## ASSIGNMENT 1
Rewrite the stretch of the forum thread from "## AJ-1701 (May" through "leds for it.", changing "lighting" to "wiring".

## SUPPLIED TEXT
# Some qustions on the space pod



## AJ-1701 (May 10, 2008)

I take it from the test shots there will be room to run some lighting in it? And as for the fusion core on the bottom, the painted test model on Cultman http://www.culttvman2.com/dnn/Featu...ildUp/tabid/945/AlbumID/1933-612/Default.aspx
appears to have clear inserts? But my main question is what size is said fusion core? As I am sourcing a chaser board to run some leds for it.

Cheers,

Alec


----------



## Moebius (Mar 15, 2007)

Alec, kit started shipping yesterday, so you should see it soon. I don't have any yet myself, so I can get that info for you yet. I am sure someone will have one way before I do and measure it for you!


----------



## jwrjr (Oct 31, 2003)

VoodooFX already has plans for that, including a fusion core.


----------



## Captain Han Solo (Apr 5, 2002)

I should have mine sometime next week (I hope):thumbsup:


----------



## gareee (Jan 1, 1970)

Noticed some oddness in the chariot pics over there.. looks like there are orange boarders around the outside silver canopy support.

Wonder what caused that issue?

Also, the pod and chariot are in scale, right? so the robot could be put in the pod, or displayed around it?

## Stored dataset items
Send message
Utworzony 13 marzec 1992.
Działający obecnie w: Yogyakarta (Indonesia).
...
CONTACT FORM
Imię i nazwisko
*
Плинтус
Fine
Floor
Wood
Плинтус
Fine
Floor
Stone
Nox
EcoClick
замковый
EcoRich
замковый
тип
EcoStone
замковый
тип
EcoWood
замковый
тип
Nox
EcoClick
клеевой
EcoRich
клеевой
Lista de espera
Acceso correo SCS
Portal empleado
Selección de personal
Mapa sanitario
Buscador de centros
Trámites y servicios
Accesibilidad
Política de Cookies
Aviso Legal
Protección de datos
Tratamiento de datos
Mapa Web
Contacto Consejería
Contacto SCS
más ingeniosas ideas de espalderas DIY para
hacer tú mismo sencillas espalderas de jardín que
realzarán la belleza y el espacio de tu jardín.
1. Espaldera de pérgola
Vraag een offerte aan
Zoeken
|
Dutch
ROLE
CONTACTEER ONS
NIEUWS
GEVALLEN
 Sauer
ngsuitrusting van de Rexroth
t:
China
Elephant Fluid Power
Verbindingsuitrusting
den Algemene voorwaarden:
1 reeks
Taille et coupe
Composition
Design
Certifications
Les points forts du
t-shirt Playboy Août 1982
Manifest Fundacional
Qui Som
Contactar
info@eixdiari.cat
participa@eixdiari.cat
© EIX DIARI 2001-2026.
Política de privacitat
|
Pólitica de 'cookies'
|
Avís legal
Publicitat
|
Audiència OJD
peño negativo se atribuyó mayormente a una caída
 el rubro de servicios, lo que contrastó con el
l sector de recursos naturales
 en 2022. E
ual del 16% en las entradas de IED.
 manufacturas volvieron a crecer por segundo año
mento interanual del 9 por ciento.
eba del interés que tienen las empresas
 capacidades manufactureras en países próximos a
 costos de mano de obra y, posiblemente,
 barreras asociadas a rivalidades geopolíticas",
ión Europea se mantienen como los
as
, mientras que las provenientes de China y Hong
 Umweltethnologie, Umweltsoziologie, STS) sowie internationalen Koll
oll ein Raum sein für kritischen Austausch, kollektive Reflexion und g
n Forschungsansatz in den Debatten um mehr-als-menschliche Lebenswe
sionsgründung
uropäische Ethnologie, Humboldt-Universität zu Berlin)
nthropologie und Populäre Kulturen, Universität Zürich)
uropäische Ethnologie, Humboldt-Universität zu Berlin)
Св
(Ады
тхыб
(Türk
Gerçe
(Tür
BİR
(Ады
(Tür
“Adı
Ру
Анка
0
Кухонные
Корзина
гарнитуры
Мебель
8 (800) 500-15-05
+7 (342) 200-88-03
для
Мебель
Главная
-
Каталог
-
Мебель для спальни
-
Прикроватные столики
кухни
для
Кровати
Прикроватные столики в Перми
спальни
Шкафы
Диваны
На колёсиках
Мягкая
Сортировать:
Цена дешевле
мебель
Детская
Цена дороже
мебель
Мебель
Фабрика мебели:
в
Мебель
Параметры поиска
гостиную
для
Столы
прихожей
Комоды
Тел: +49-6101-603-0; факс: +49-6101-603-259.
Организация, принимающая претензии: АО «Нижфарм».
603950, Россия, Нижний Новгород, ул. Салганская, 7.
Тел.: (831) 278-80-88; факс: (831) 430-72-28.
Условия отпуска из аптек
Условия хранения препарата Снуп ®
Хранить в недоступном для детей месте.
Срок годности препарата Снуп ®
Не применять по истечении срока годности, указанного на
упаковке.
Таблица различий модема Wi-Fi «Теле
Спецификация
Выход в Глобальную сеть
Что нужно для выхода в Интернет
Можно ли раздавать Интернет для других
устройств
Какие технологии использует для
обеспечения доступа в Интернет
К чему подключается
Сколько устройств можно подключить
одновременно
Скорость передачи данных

## ASSIGNMENT 2
Copy the stored dataset items word for word, covering the stretch from their first line through the line containing "Accesibilidad".

## TASK RESULT 1
## AJ-1701 (May 10, 2008)

I take it from the test shots there will be room to run some wiring in it? And as for the fusion core on the bottom, the painted test model on Cultman http://www.culttvman2.com/dnn/Featu...ildUp/tabid/945/AlbumID/1933-612/Default.aspx
appears to have clear inserts? But my main question is what size is said fusion core? As I am sourcing a chaser board to run some leds for it.

## TASK RESULT 2
Send message
Utworzony 13 marzec 1992.
Działający obecnie w: Yogyakarta (Indonesia).
...
CONTACT FORM
Imię i nazwisko
*
Плинтус
Fine
Floor
Wood
Плинтус
Fine
Floor
Stone
Nox
EcoClick
замковый
EcoRich
замковый
тип
EcoStone
замковый
тип
EcoWood
замковый
тип
Nox
EcoClick
клеевой
EcoRich
клеевой
Lista de espera
Acceso correo SCS
Portal empleado
Selección de personal
Mapa sanitario
Buscador de centros
Trámites y servicios
Accesibilidad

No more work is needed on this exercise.